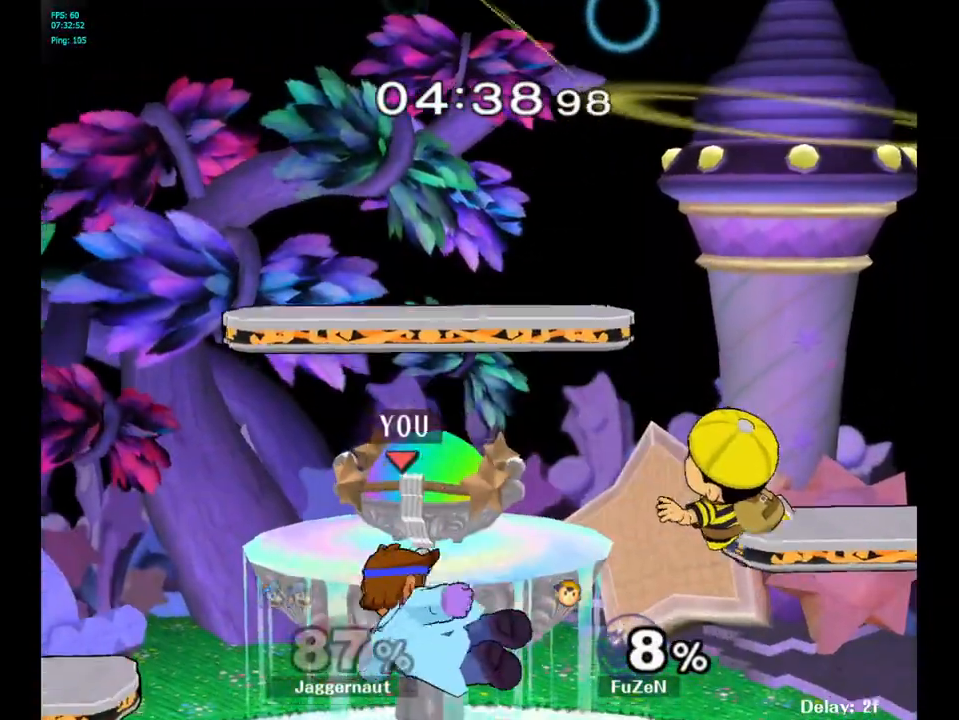
{"buttons": [], "left_stick": "left", "right_stick": "center", "events": [[267, "left_stick", "center"], [500, "left_stick", "left"]]}
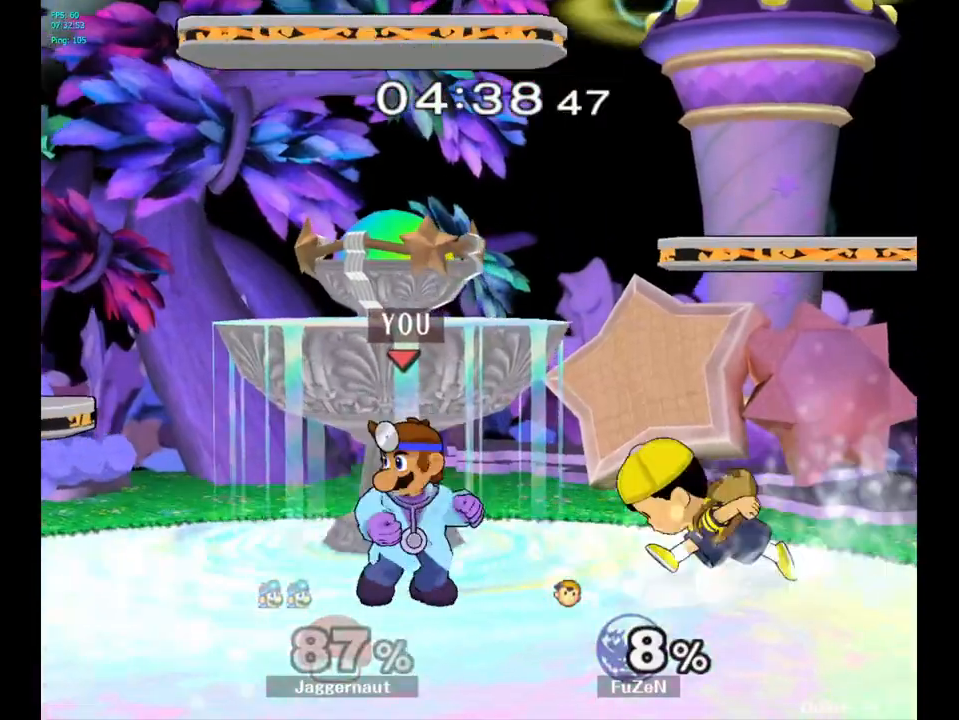
{"buttons": [], "left_stick": "center", "right_stick": "center", "events": [[133, "left_stick", "down-right"], [217, "left_stick", "center"], [400, "A", "down"], [467, "A", "up"]]}
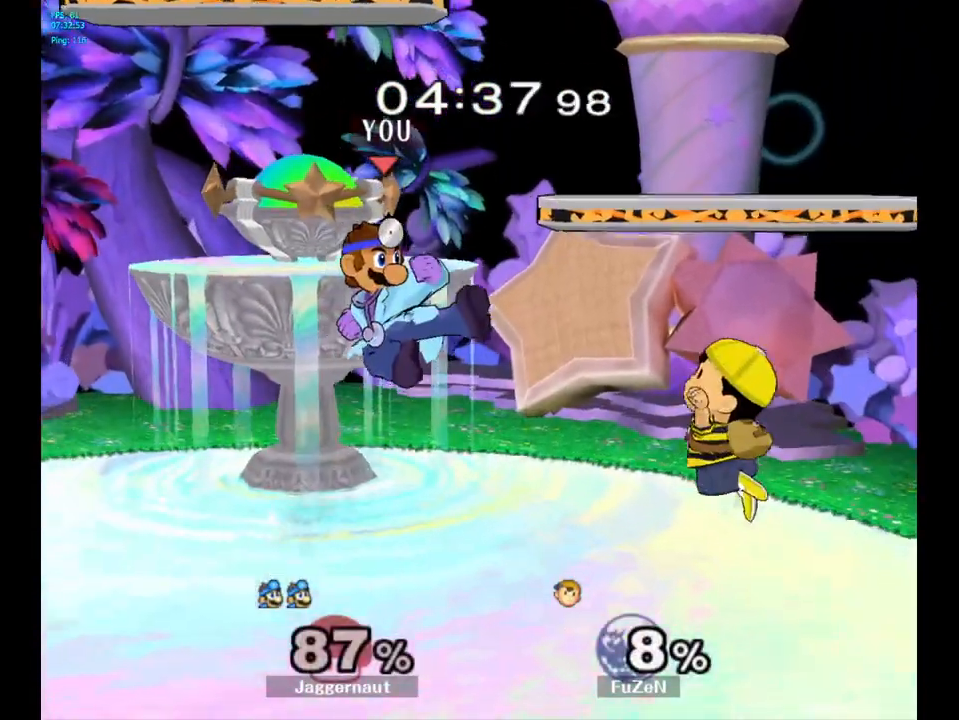
{"buttons": [], "left_stick": "down", "right_stick": "center", "events": [[67, "left_stick", "right"], [333, "R1", "down"], [333, "left_stick", "down"], [500, "R1", "up"]]}
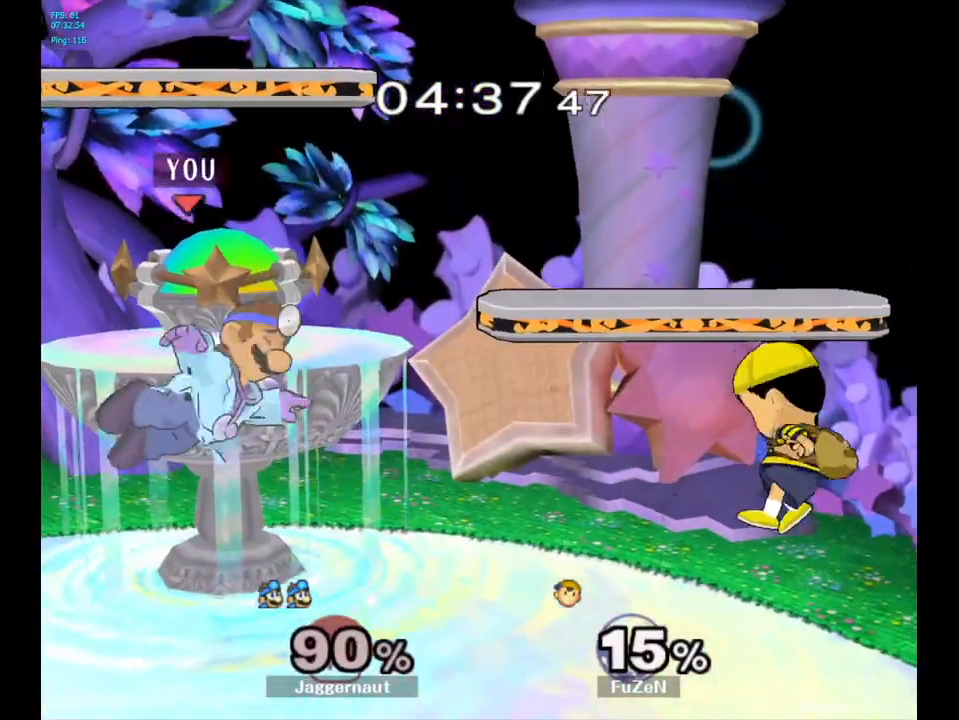
{"buttons": ["A"], "left_stick": "center", "right_stick": "center", "events": [[50, "left_stick", "center"], [317, "left_stick", "right"], [350, "Y", "down"], [367, "Y", "up"], [400, "left_stick", "center"], [500, "A", "down"]]}
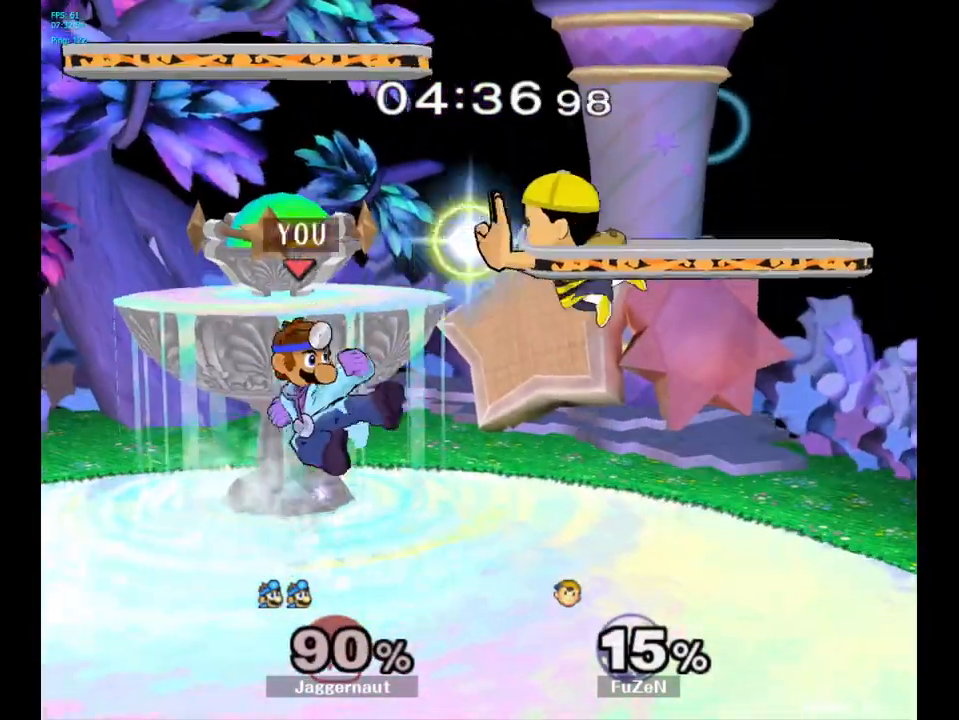
{"buttons": [], "left_stick": "center", "right_stick": "center", "events": [[50, "A", "up"], [67, "left_stick", "right"], [317, "R1", "down"], [333, "left_stick", "down"], [350, "R1", "up"], [367, "R1", "down"], [467, "R1", "up"], [467, "left_stick", "center"]]}
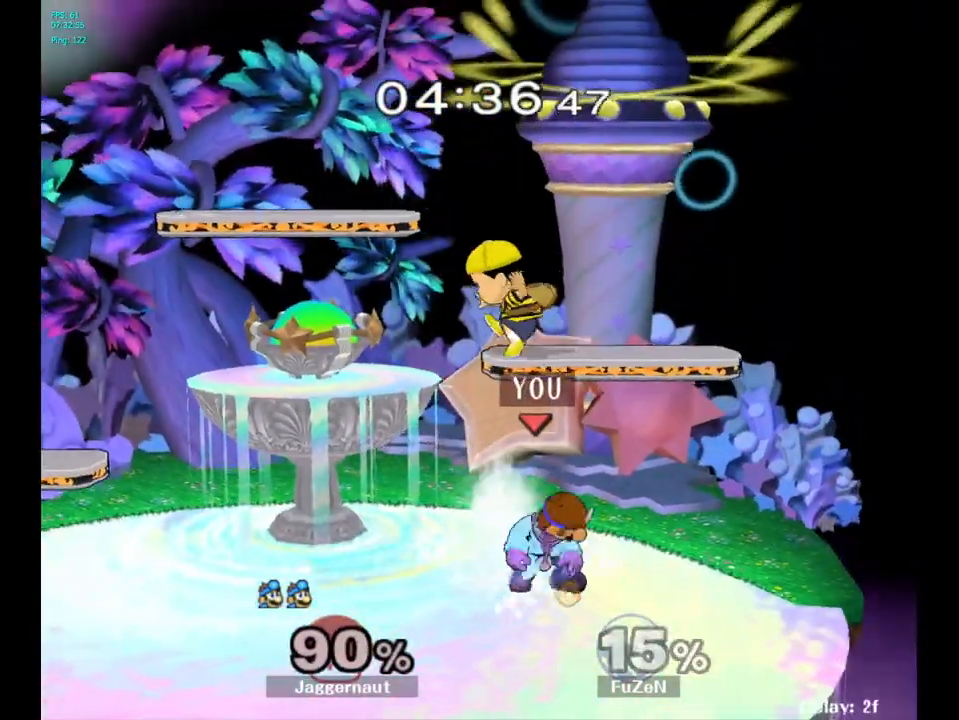
{"buttons": [], "left_stick": "up-left", "right_stick": "center", "events": [[117, "left_stick", "up-left"], [150, "A", "down"], [250, "A", "up"]]}
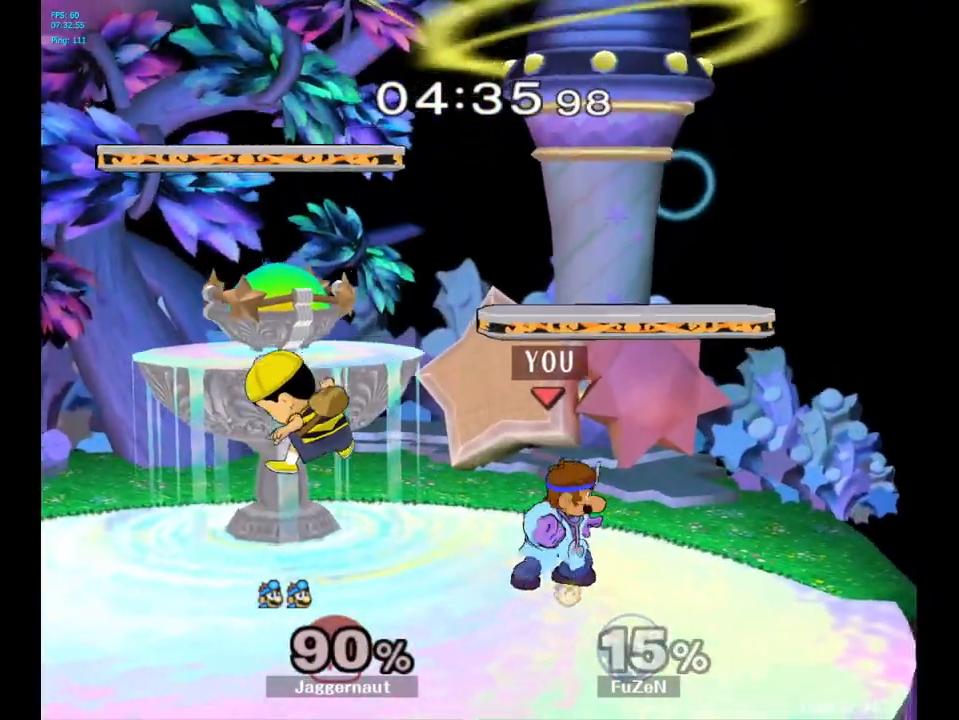
{"buttons": [], "left_stick": "center", "right_stick": "center", "events": [[17, "left_stick", "center"], [250, "left_stick", "left"], [317, "Y", "down"], [333, "Y", "up"], [367, "left_stick", "center"], [417, "A", "down"], [500, "A", "up"]]}
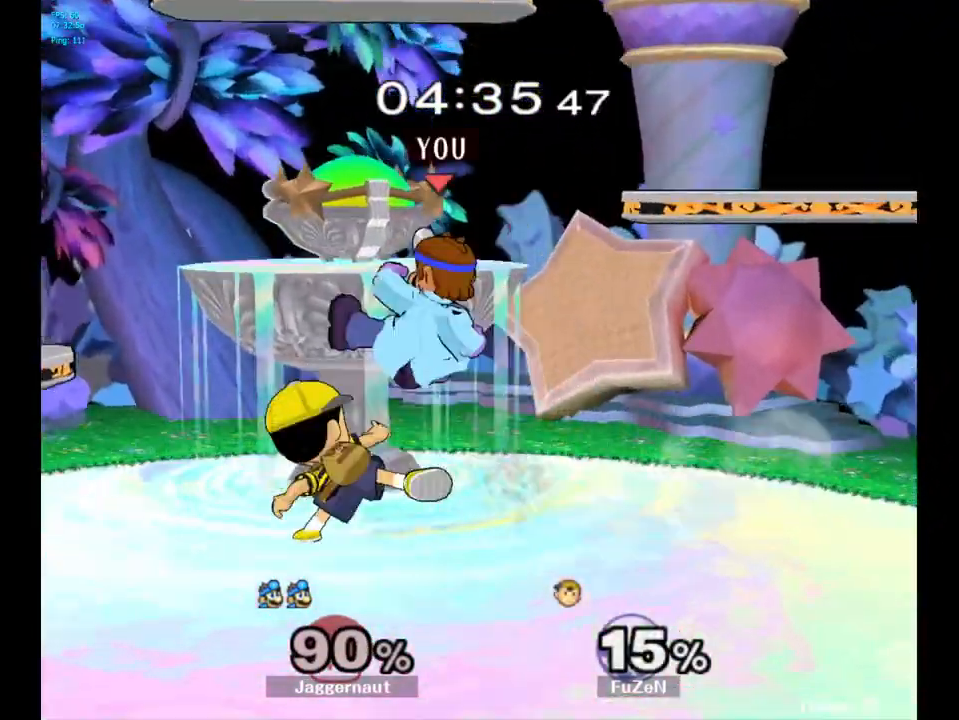
{"buttons": ["A"], "left_stick": "center", "right_stick": "center", "events": [[167, "left_stick", "down"], [233, "R1", "down"], [433, "left_stick", "center"], [450, "R1", "up"], [500, "A", "down"]]}
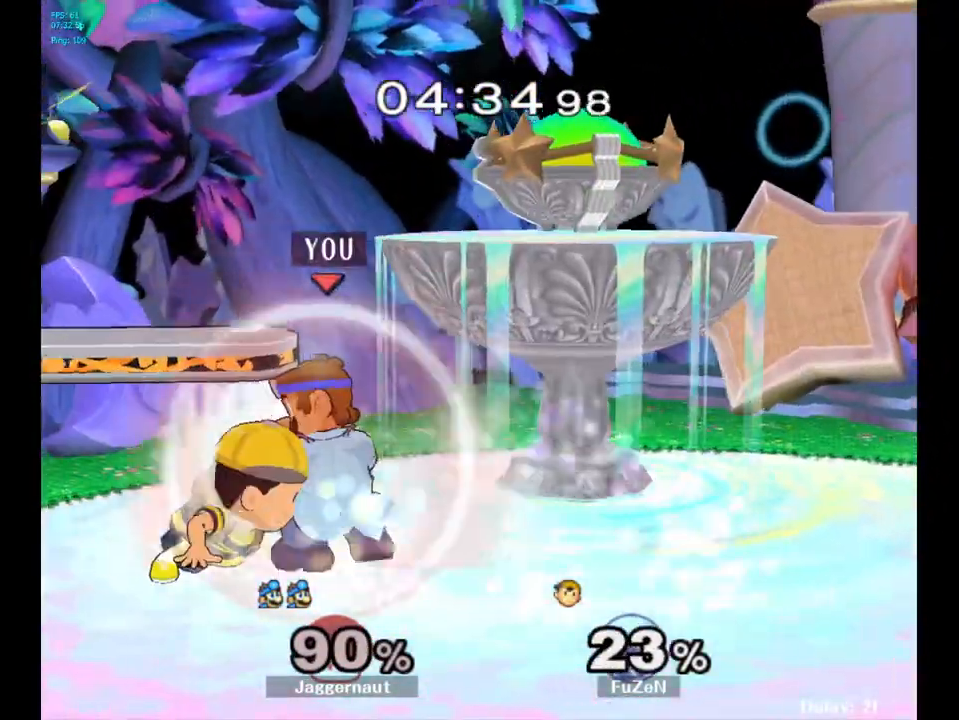
{"buttons": [], "left_stick": "down", "right_stick": "center", "events": [[117, "A", "up"], [183, "left_stick", "down"], [317, "A", "down"], [417, "A", "up"]]}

+-------+

• _What you will do_:
Nothing but the text of the listing should be set down, exactly, with the pictures left behind.

• _Exercise answer_:
{"buttons": [], "left_stick": "left", "right_stick": "center", "events": [[267, "left_stick", "center"], [500, "left_stick", "left"]]}
{"buttons": [], "left_stick": "center", "right_stick": "center", "events": [[133, "left_stick", "down-right"], [217, "left_stick", "center"], [400, "A", "down"], [467, "A", "up"]]}
{"buttons": [], "left_stick": "down", "right_stick": "center", "events": [[67, "left_stick", "right"], [333, "R1", "down"], [333, "left_stick", "down"], [500, "R1", "up"]]}
{"buttons": ["A"], "left_stick": "center", "right_stick": "center", "events": [[50, "left_stick", "center"], [317, "left_stick", "right"], [350, "Y", "down"], [367, "Y", "up"], [400, "left_stick", "center"], [500, "A", "down"]]}
{"buttons": [], "left_stick": "center", "right_stick": "center", "events": [[50, "A", "up"], [67, "left_stick", "right"], [317, "R1", "down"], [333, "left_stick", "down"], [350, "R1", "up"], [367, "R1", "down"], [467, "R1", "up"], [467, "left_stick", "center"]]}
{"buttons": [], "left_stick": "up-left", "right_stick": "center", "events": [[117, "left_stick", "up-left"], [150, "A", "down"], [250, "A", "up"]]}
{"buttons": [], "left_stick": "center", "right_stick": "center", "events": [[17, "left_stick", "center"], [250, "left_stick", "left"], [317, "Y", "down"], [333, "Y", "up"], [367, "left_stick", "center"], [417, "A", "down"], [500, "A", "up"]]}
{"buttons": ["A"], "left_stick": "center", "right_stick": "center", "events": [[167, "left_stick", "down"], [233, "R1", "down"], [433, "left_stick", "center"], [450, "R1", "up"], [500, "A", "down"]]}
{"buttons": [], "left_stick": "down", "right_stick": "center", "events": [[117, "A", "up"], [183, "left_stick", "down"], [317, "A", "down"], [417, "A", "up"]]}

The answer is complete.